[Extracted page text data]
=======
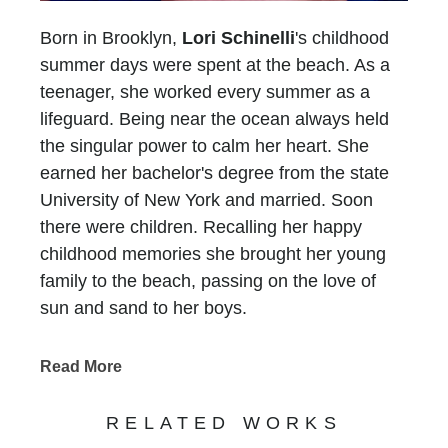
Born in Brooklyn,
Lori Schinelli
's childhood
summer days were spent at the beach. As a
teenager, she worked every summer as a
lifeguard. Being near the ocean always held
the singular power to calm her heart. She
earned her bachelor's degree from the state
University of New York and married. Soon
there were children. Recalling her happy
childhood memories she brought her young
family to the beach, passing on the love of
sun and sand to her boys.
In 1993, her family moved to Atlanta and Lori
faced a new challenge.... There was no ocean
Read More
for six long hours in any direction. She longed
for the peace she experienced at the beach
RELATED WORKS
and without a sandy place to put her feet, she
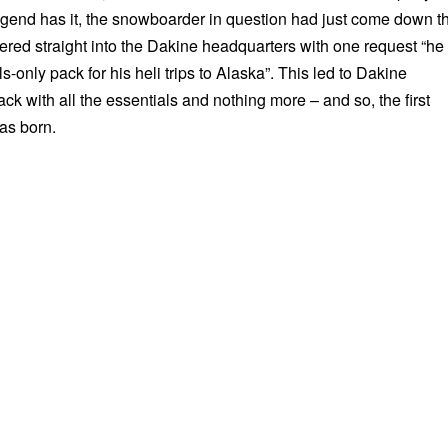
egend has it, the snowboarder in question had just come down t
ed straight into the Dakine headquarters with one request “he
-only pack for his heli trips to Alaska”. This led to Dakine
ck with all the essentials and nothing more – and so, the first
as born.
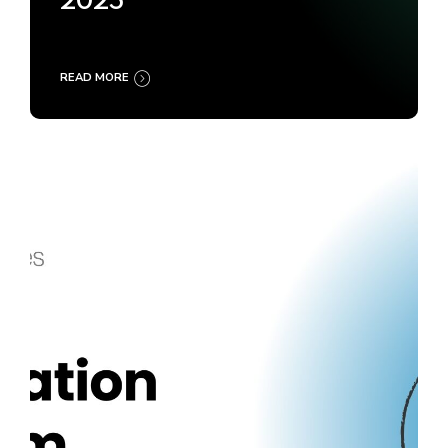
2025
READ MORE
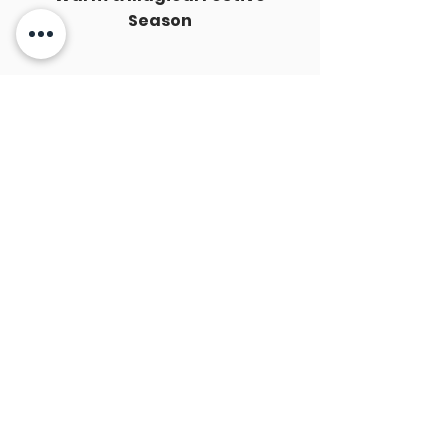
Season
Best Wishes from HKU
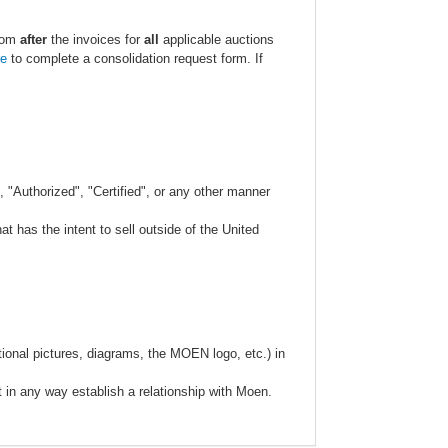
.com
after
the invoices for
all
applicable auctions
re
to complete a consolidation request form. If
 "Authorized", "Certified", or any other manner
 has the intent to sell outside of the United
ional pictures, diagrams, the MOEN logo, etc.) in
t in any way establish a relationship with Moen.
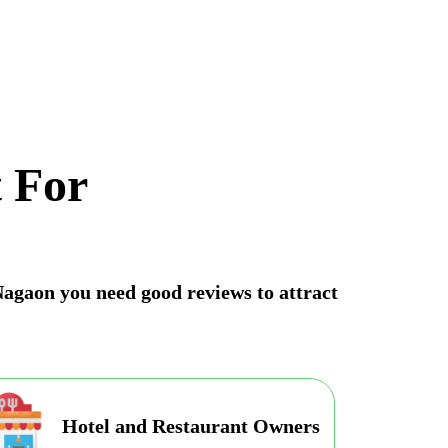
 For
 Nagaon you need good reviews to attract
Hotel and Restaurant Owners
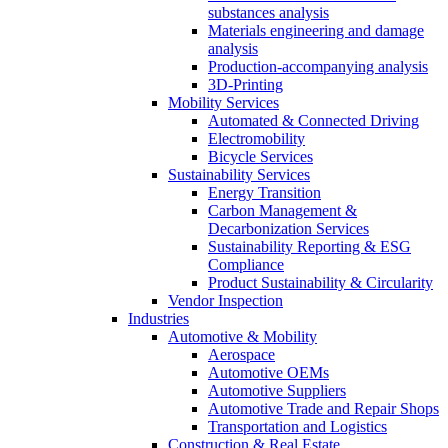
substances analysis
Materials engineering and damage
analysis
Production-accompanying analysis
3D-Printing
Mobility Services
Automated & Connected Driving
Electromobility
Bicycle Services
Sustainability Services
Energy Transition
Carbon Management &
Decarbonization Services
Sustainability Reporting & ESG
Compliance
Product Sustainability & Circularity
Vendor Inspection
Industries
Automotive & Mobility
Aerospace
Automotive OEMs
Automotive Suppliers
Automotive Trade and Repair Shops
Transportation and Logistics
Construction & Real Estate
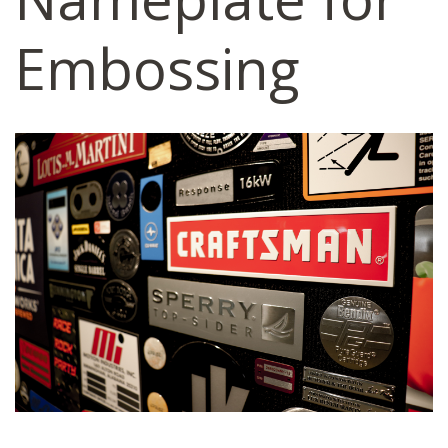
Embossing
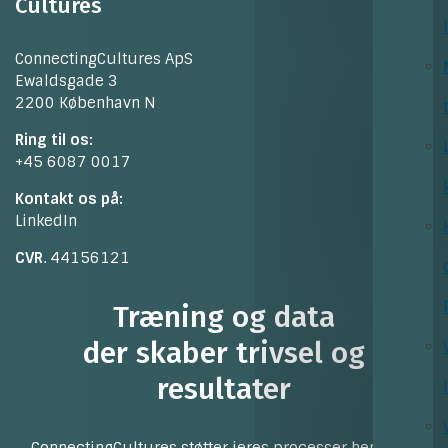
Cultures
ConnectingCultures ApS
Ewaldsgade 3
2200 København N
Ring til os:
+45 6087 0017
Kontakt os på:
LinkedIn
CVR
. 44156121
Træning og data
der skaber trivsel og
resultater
=======
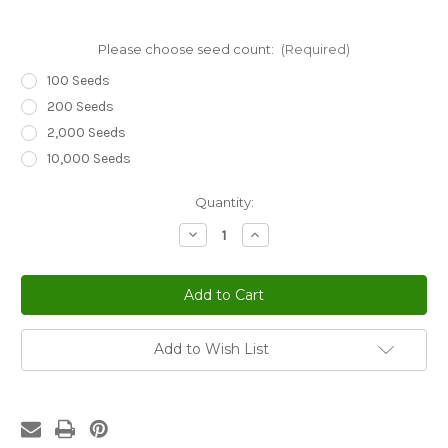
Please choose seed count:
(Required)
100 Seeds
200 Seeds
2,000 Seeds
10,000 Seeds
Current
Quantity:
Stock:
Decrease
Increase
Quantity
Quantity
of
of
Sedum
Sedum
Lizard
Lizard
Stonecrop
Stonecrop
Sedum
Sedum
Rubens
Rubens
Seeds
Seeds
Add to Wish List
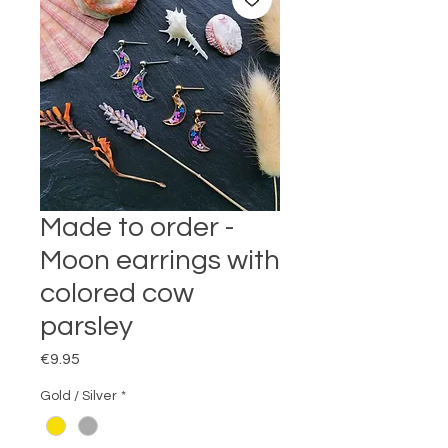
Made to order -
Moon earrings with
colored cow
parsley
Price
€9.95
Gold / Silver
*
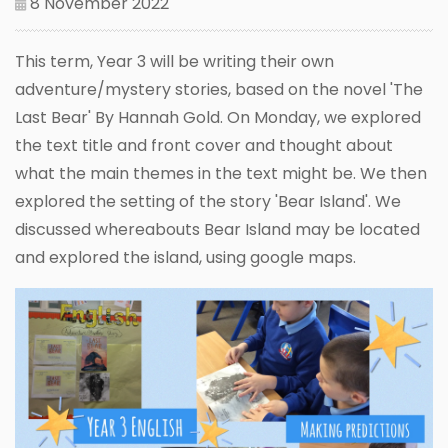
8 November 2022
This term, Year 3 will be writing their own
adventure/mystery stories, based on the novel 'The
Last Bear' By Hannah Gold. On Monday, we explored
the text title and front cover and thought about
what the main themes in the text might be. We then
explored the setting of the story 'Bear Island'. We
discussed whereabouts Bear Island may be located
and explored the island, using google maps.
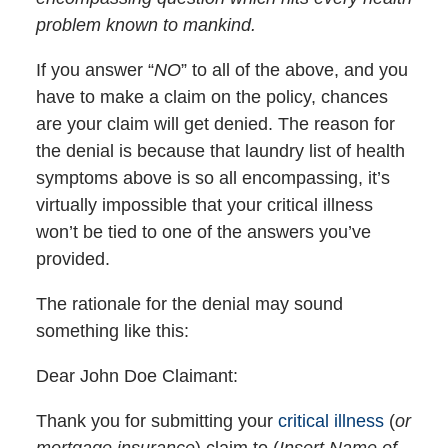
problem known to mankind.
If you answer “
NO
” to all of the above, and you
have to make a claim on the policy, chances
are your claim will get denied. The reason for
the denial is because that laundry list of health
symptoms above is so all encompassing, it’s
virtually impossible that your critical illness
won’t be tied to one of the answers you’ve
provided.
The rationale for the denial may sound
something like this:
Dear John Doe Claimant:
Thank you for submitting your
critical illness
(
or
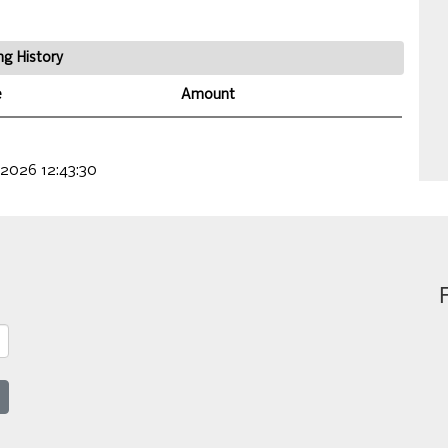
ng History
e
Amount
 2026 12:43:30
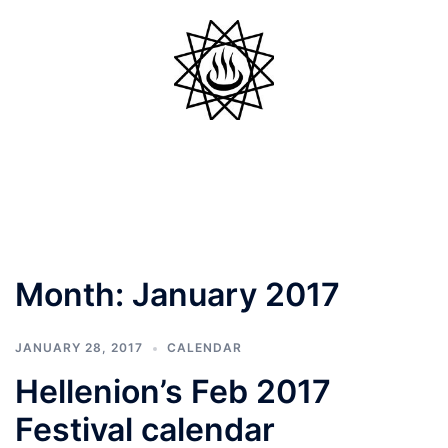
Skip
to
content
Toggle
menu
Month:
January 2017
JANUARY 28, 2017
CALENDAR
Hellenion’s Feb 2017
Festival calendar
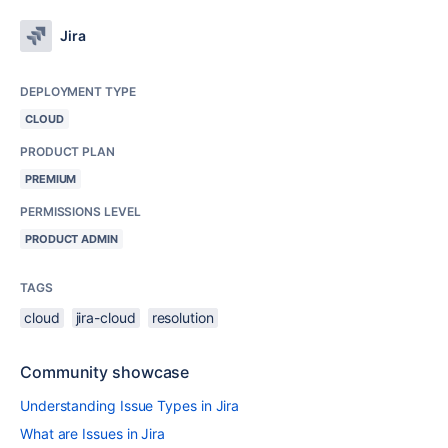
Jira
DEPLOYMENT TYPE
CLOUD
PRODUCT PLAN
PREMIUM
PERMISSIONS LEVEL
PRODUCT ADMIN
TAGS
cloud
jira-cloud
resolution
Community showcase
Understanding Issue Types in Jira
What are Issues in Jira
=======
* _PROBLEM DETAILS_: Pull out every line of the material above that contains the word "from", matching uppercase and lowercase exactly.

* _REPLY TO THE TASK_:
earned her bachelor's degree from the state
Best Wishes from HKU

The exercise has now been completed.